Beberapa hari belakangan, jagad maya dihebohkan dengan pernyataan salah seorang pegiat media sosial yang menawarkan hadiah berupa mobil kepada siapa saja yang berhasil melakukan santet padanya. Ternyata, hingga batas waktu yang ditentukan, ia tidak mengalami gangguan apapun, yang menandakan tidak ada santet yang berhasil dijalankan.
Dalam pandangan kekristenan, santet sendiri merupakan bagian dari praktek perdukunan atau sering juga disebut okultisme. Namun, persoalan ini masih menjadi bahan perdebatan hingga saat ini. Ternyata banyak tanggapan kontradiktif yang terjadi di kalangan rohaniawan Kristen terkait fenomena gaib ini, yang memicu berbagai pemikiran dan tanggapan.
Respon para pemimpin Gereja
Setidaknya, ada dua macam respon dari para pemimpin Kristen modern mengenai dampak spiritual yang dipercaya diakibatkan oleh praktek okultisme. Respon pertama berupa sikap ‘denial’ tentang kasus ini. Para Pendeta dan pimpinan gereja sering menolak dengan berargumen bahwa masalah yang dialami adalah persoalan psikologis yang sebaiknya ditangani oleh ahli kejiwaan. Di sisi lain, ada respon yang mengakui bahwa okultisme memang memiliki dampak nyata. Sebagian gereja yang menerima keberadaan fenomena ini berasal dari aliran teologi tertentu yang terbuka terhadap kehadiran hal-hal supranatural. Salah seorang pendeta yang juga aktif dalam pelayanan terhadap dampak okultisme adalah Pdt.
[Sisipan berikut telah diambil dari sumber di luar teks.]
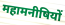
महामनीषियों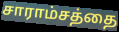
சாராம்சத்தைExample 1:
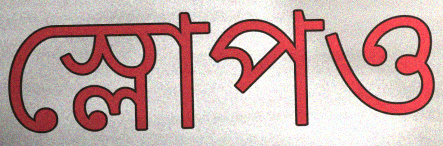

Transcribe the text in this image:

স্লোপও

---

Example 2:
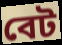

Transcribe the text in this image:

বেট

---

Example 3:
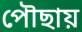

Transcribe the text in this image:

পৌছায়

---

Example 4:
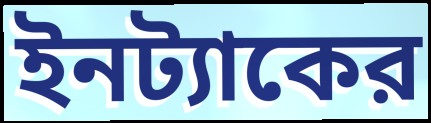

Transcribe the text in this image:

ইনট্যাকের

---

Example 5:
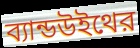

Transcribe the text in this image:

ব্যান্ডউইথেরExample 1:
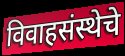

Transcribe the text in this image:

विवाहसंस्थेचे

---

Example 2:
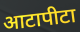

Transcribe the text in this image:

आटापीटा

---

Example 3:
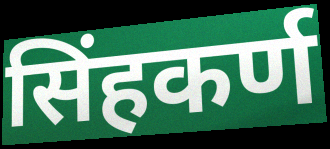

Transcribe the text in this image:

सिंहकर्ण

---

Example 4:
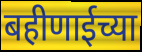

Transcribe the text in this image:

बहीणाईच्या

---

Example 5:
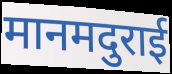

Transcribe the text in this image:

मानमदुराई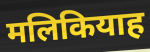
मलिकियाह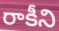
రాకీనిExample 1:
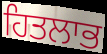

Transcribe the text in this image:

ਹਿਤਲਾਭ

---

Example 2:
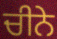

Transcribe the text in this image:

ਚੀਨੇ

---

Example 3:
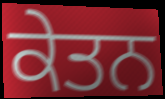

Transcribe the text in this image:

ਕੇਤਨ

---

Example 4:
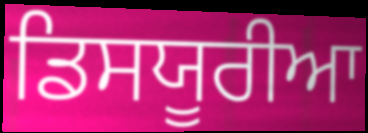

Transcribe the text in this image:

ਡਿਸਯੂਰੀਆ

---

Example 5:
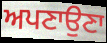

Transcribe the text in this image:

ਅਪਣਾਉਣਾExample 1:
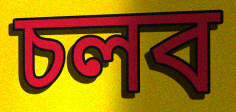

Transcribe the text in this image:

চলব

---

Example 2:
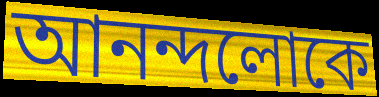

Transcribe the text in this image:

আনন্দলোকে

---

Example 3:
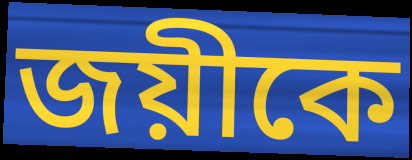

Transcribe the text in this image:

জয়ীকে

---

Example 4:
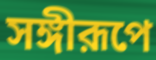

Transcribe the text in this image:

সঙ্গীরূপে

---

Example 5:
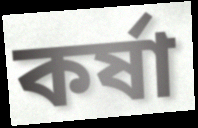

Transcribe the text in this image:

কর্ষা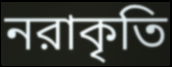
নরাকৃতি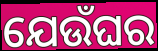
ଯେଉଁଘର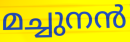
മച്ചുനൻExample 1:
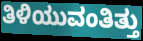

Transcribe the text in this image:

ತಿಳಿಯುವಂತಿತ್ತು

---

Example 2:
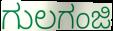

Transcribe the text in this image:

ಗುಲಗಂಜಿ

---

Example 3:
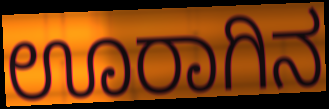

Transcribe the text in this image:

ಊರಾಗಿನ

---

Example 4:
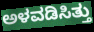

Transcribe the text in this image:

ಅಳವಡಿಸಿತ್ತು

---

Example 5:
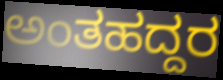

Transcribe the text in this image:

ಅಂತಹದ್ದರ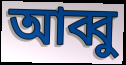
আব্বুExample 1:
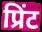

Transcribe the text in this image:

प्रिंट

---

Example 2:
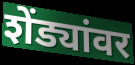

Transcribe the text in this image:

शेंड्यांवर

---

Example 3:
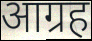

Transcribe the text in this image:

आग्रह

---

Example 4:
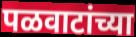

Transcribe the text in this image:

Asigor P. Sitanggang, Th.D., salah seorang pengajar di STFT Jakarta, yang juga memaparkan hal ini dalam salah satu konten Youtube LAI, Seminar Alkitab.
Pelayanan Eksorsisme.
Menurut penelitian Pdt. Asigor, secara historis gereja-gereja seperti ortodoks, Katolik Roma, Lutheran, serta gereja Metodis mengakui adanya masalah terkait okultisme. Gereja-gereja ini bahkan memiliki pelayanan khusus untuk eksorsisme, yaitu bentuk perlawanan terhadap praktik okultisme. Sebaliknya, gereja-gereja Calvinis yang muncul setelah gerakan Protestan Martin Luther cenderung menolak adanya dampak dari okultisme. Penolakan ini berkaitan dengan salah satu prinsip teologis mereka, yaitu desakralisasi. Desakralisasi merupakan penolakan terhadap penyucian benda atau tempat ibadah (seperti gedung dan patung, dll).
Prinsip Rasionalisme.
Desakralisasi ini secara tidak langsung juga ada kaitannya dengan paham rasionalisme yang berkembang di dunia barat. Masyarakat Barat cenderung skeptis terhadap keberadaan makhluk gaib dan fenomena mistis yang diceritakan dalam kitab suci agama. Mereka tetap percaya kepada Allah sebagai Roh, tetapi dalam pemahaman mereka hal lain terkait fenomena spiritual dapat dijelaskan secara sains dan psikologis. Ini menyebabkan penolakan terhadap adanya dampak dari praktek okultisme. Hal lain yang memengaruhi adalah Cartesian, yang dipaparkan oleh Paul G. Hiebert sebagai sebuah paham yang menyatakan konsep keterpisahan antara dunia ‘rohani’ dan ‘jasmani’. Konsep ini berkembang seiring menyebarnya paham rasionalisme, sehingga mempengaruhi doktrin gereja-gereja barat modern seperti di Eropa dan Amerika pada masa itu. Sementara itu, gereja-gereja ini banyak melakukan pelayanan-pelayanan misi di dunia, termasuk ke Asia dan Indonesia. Karena hal ini, banyak umat yang tidak mempercayai lagi dampak dari hal-hal spiritual selain eksistensi Roh Allah.
Pengalaman pribadi.
Dalam pemaparannya terkait okultisme dan sejarahnya, Pdt. Asigor juga menyatakan bahwa ia sendiri pernah menangani beberapa kasus yang terjadi di kalangan Kristen modern di Indonesia. Beberapa jemaat mengaku pernah menerima benda-benda aneh yang dikirim dengan maksud jahat, yang mengakibatkan kejadian-kejadian ganjil dalam kehidupan mereka. Menurut kesaksian jemaat, mereka bahkan beberapa kali mengalami percobaan santet. Pdt. Asigor juga bercerita tentang teror okultisme yang dialami jemaatnya melalui media internet.
Perdukunan di masa kini?
Mungkin di era modern sekarang ini praktek-praktek yang berkaitan dengan dunia gaib seperti perdukunan terasa 'mengada-ada'. Lalu karena pengaruh paham rasionalisme yang sudah mengakar di beberapa kalangan kristiani, persoalan terkait okultisme juga sudah dianggap tidak relevan lagi. Namun, apa yang sesungguhnya terjadi? Benarkah bahwa praktek-praktek perdukunan sudah tidak bisa dipercaya lagi? Apakah benar bahwa dampak dari okultisme sudah tidak perlu dipikirkan lagi?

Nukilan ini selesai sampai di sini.